• Requirement: Copy every line of the rows below word for word, leaving out the pictures.

• Task input:
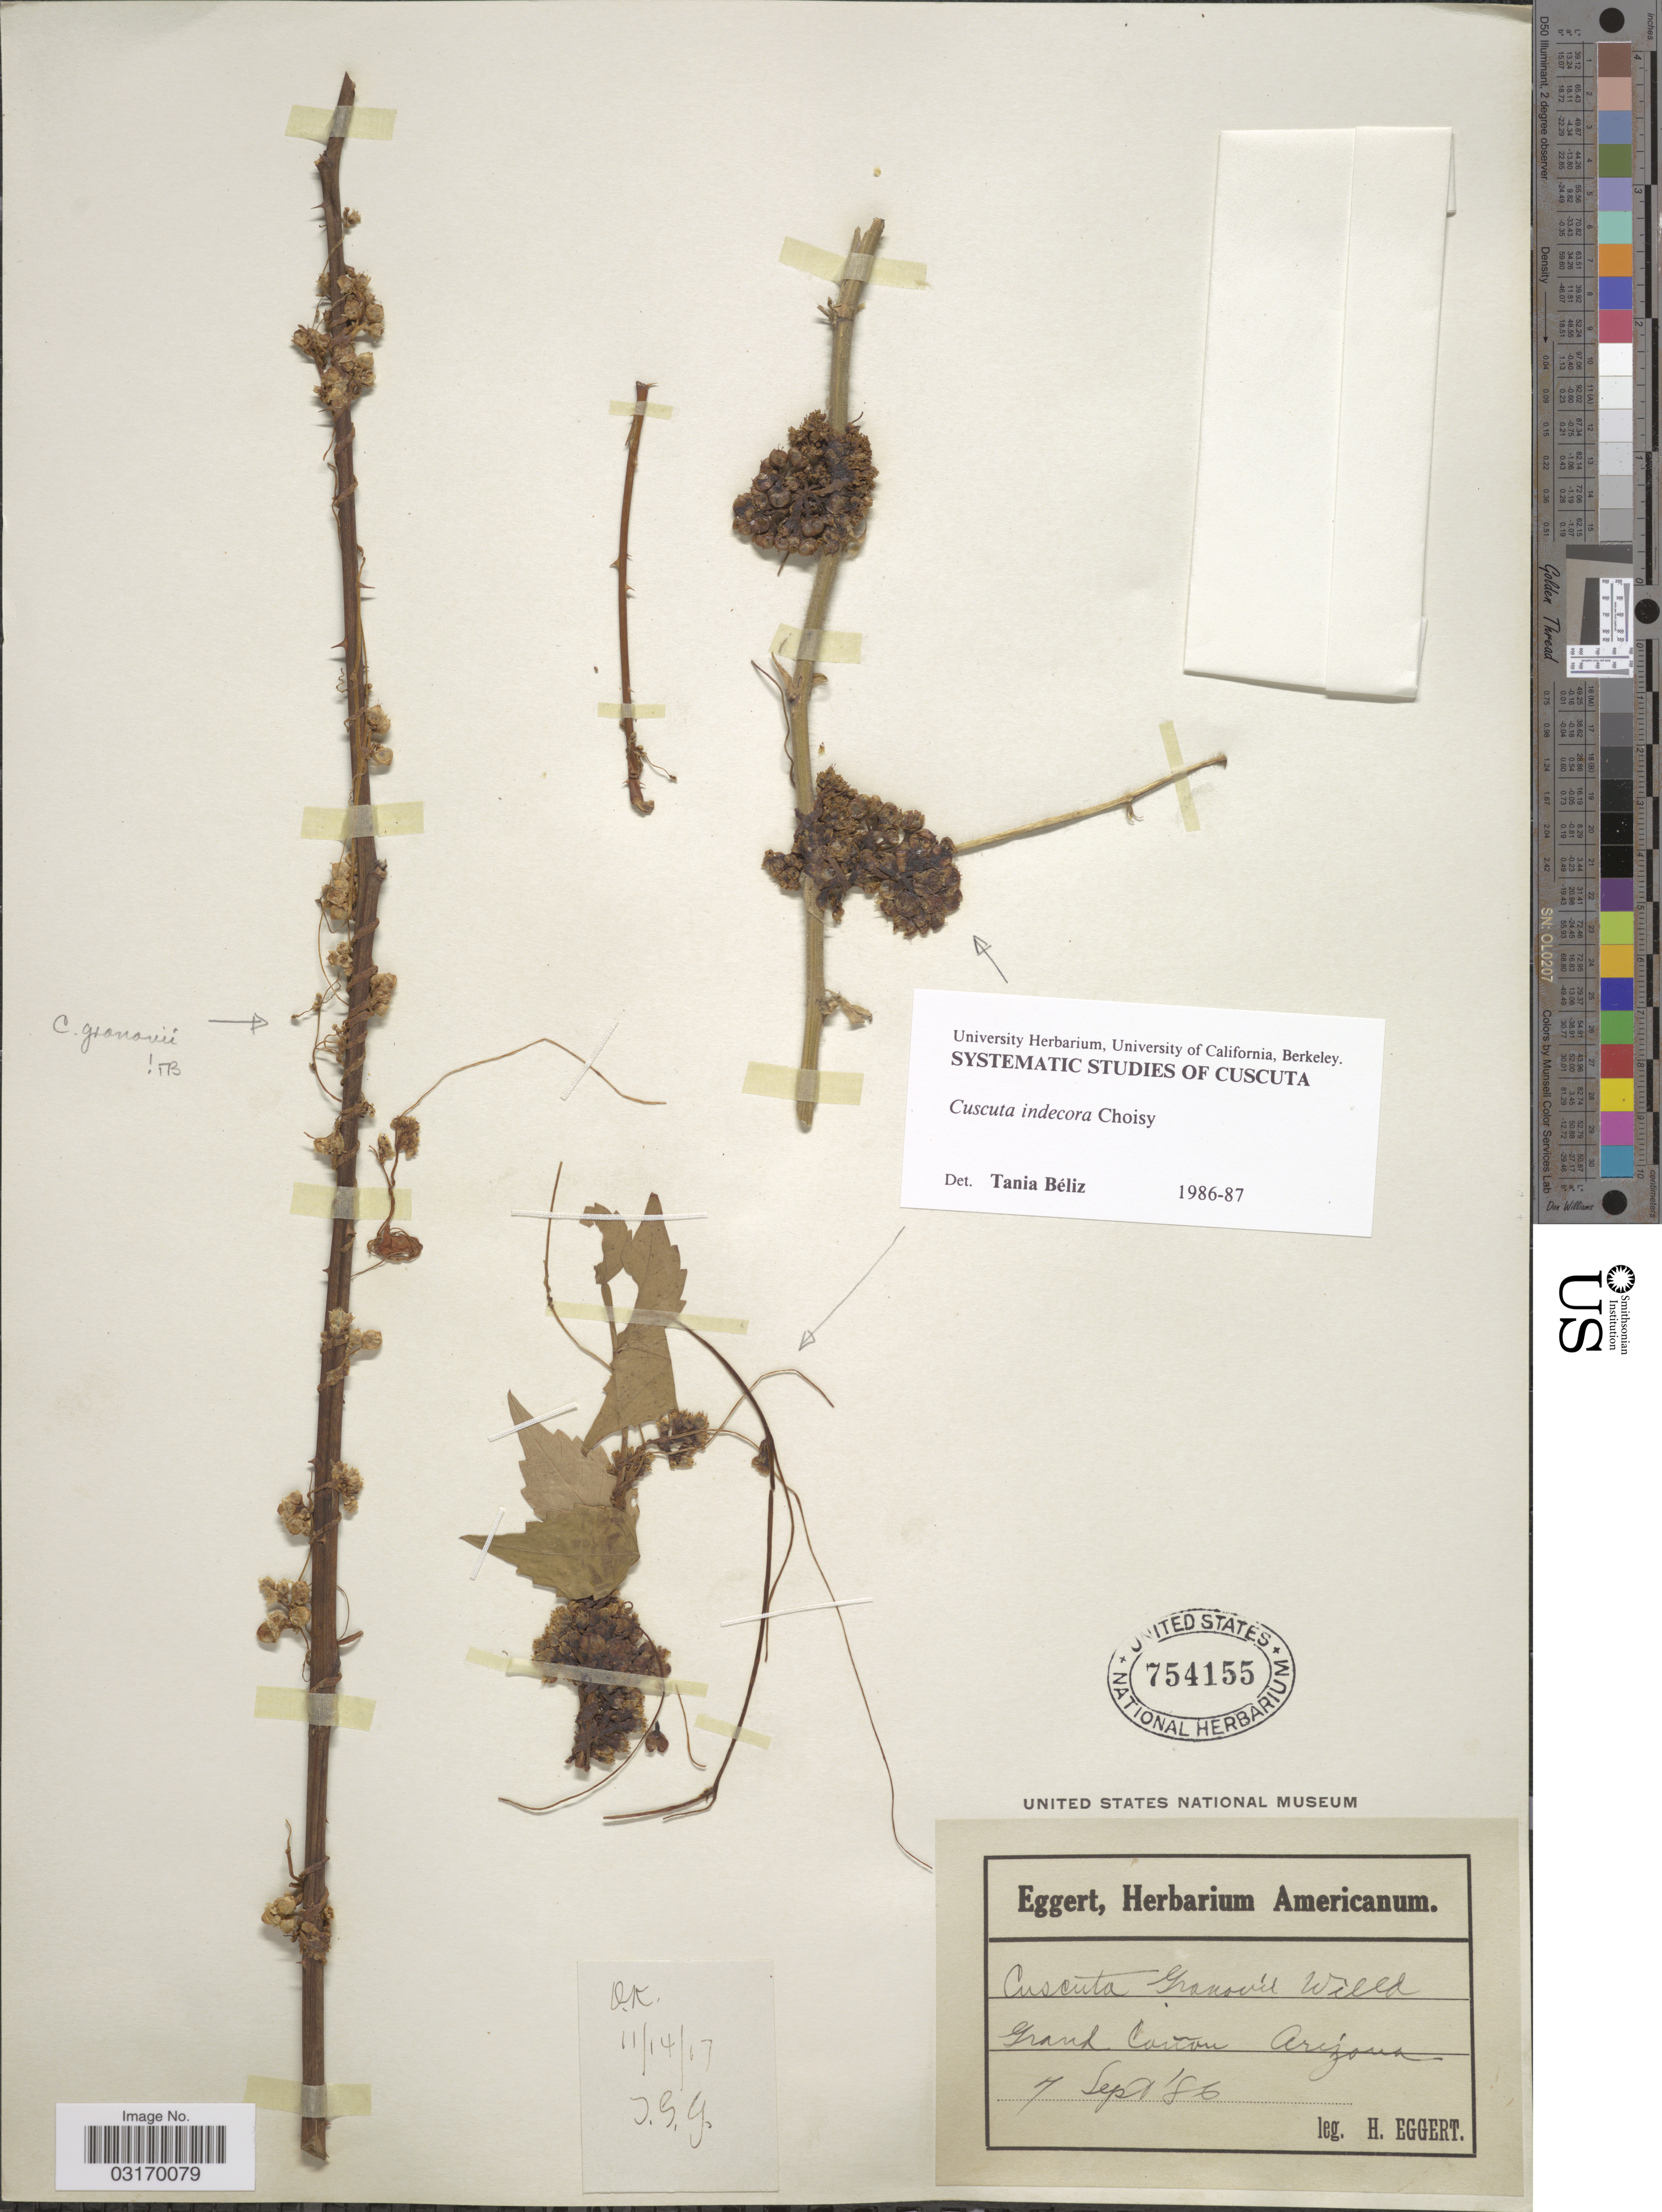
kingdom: Plantae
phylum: Tracheophyta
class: Magnoliopsida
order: Solanales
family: Convolvulaceae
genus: Cuscuta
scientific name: Cuscuta indecora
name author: Choisy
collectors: H. Eggert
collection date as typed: Transcribed d/m/y: 7/9/86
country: United States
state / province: Arizona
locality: Grand Cañon.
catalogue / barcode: US 754155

• Written answer:
kingdom: Plantae
phylum: Tracheophyta
class: Magnoliopsida
order: Solanales
family: Convolvulaceae
genus: Cuscuta
scientific name: Cuscuta indecora
name author: Choisy
collectors: H. Eggert
collection date as typed: Transcribed d/m/y: 7/9/86
country: United States
state / province: Arizona
locality: Grand Cañon.
catalogue / barcode: US 754155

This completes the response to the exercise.